Jamie and Kristyn are both in their 30s. They live in the southern United States and have two children under the age of 5. Jamie is a full-time teacher and Kristyn is a stay-at-home-mom who supplements their income through her Etsy shop. They bought a fixer-upper home a few years ago, and they are slowly making progress on the renovation.

When I asked this couple about their emergency fund, they said they had $3,000 in it but were slowly working their way to a $10,000 savings goal. They felt that $10,000 would cover 4-5 months of expenses. Jamie and Kristyn don’t have any credit card debt, but they are paying off student loans and paying down their mortgage. They are keeping the fund in a high yield savings account just so that it earns a little bit of interest and is easily accessible. They do have retirement accounts but are not currently contributing to them at this time due to their tight budget. However, Jamie’s job does contribute 4% each year to his retirement account, so it is slowly growing. They plan to “catch up” on retirement savings once their children are in school and Kristyn can return to full-time employment.

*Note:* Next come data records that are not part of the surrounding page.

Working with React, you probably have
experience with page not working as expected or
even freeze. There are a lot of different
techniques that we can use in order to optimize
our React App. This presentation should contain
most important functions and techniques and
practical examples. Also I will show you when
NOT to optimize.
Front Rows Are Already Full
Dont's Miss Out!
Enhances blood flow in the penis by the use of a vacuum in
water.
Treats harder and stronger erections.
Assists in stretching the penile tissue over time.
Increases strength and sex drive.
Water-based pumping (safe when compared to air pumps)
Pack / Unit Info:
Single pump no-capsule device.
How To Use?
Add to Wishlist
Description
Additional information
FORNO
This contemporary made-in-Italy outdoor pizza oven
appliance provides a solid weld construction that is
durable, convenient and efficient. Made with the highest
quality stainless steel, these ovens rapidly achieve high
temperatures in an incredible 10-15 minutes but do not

Couple #2’s Emergency Fund

Chuck and Tom, both in their late 20s, live in California. Chuck has a high paying job and consistently gets raises, but Tom earns a low hourly wage. He is seeking more permanent full time employment at this time. Their emergency fund currently has $780 in it with a goal of keeping it at $1,000 at all times. They know this is “low” as far as emergency funds go, but they have multiple savings buckets for Christmas, a house downpayment, travel, etc. They recently used a large chunk of their emergency savings to pay for a car insurance deductible after an accident and are slowly building it back up. They also have separate retirement accounts that they max out every year.

Because Chuck’s job is stable and the couple has no children, they have a fairly low level of uncertainty, justifying a smaller emergency fund.

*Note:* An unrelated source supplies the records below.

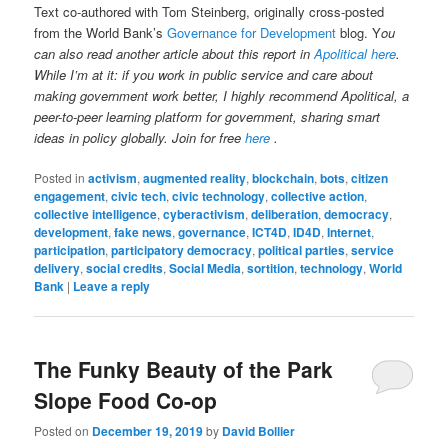
Text co-authored with Tom Steinberg, originally cross-posted
from the World Bank’s
Governance for Development
blog. Y
ou
can also read another article about this report in
Apolitical here
.
While I’m at it: if you work in public service and care about
making government work better, I highly recommend Apolitical, a
peer-to-peer learning platform for government, sharing smart
ideas in policy globally. Join for free
here
.
Posted in
activism
,
augmented reality
,
blockchain
,
bots
,
citizen
engagement
,
civic tech
,
civic technology
,
collective action
,
collective intelligence
,
cyberactivism
,
deliberation
,
democracy
,
development
,
fake news
,
governance
,
ICT4D
,
ID4D
,
Internet
,
participation
,
participatory democracy
,
political parties
,
service
delivery
,
social credits
,
Social Media
,
sortition
,
technology
,
World
Bank
|
Leave a reply
The Funky Beauty of the Park
Slope Food Co-op
Posted on
December 19, 2019
by
David Bollier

Couple #3’s Emergency Fund

Canadian couple Ellen and Steve are professionals who both work full time in addition to having side hustles. Their three children are out of the house, and they have $132,000 saved up for emergencies, which would definitely cover them for a year or more if necessary. It would also enable them to retire a little bit earlier if they don’t have to dip into it in the near future. Their emergency savings are in an easy to accessible, liquidable account that is separate from their retirement savings. They own their home, and their net worth is over half a million Canadian dollars.

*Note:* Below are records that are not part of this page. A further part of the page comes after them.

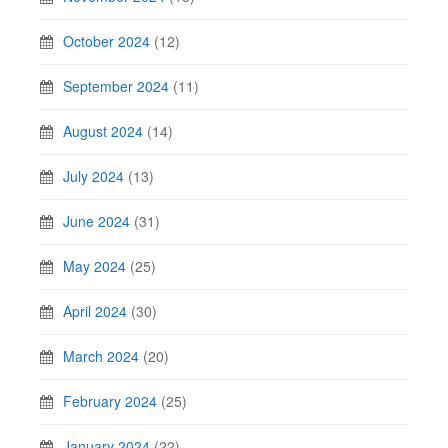
October 2024
(12)
September 2024
(11)
August 2024
(14)
July 2024
(13)
June 2024
(31)
May 2024
(25)
April 2024
(30)
March 2024
(20)
February 2024
(25)
January 2024
(22)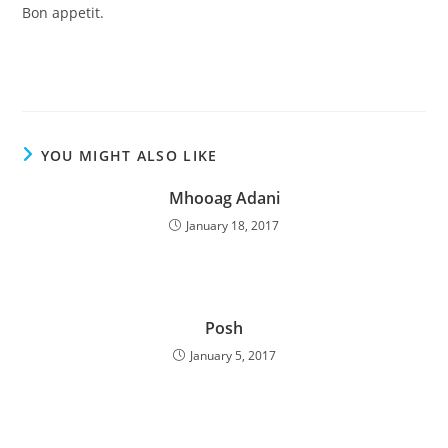
Bon appetit.
YOU MIGHT ALSO LIKE
Mhooag Adani
January 18, 2017
Posh
January 5, 2017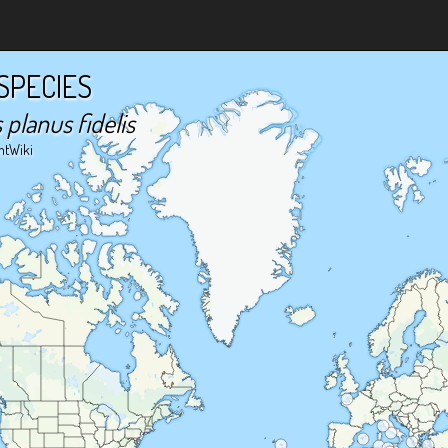
SPECIES
planus fidelis
ntWiki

Couple #4’s Emergency Fund

Alison and Pete are expats living outside of the United States. They do not have children.  The husband is a student and the wife has a university teaching position. They live off of student loans and the wife’s income, which has allowed them to amass a $5,000 emergency fund and a $1,500 general savings fund. They are also diligent about transferring $250.00 a month to a high yield savings account to pay for vacations and other large purchases. The $5,000 emergency fund is primarily to cover a situation where both of them would have to fly back to the United States for a family issue or medical emergency. While they have medical evacuation insurance, it does not cover all issues. This couple had a small retirement savings, but liquidated it to be able to afford to move outside of the country and pay for school expenses. They are both in their early 30’s and plan to start investing heavily when the husband finishes school.

***

Regardless of the amount of money that you can save, the most important thing is that you are actually taking the steps to do so. Emergency funds not only help you if something goes wrong, but they also provide a good backup so that you can break the cycle of credit card debt and feel secure that you will be taken care of in a worst case scenario. 

Do you have an emergency fund? If so, how much do you try to save in it?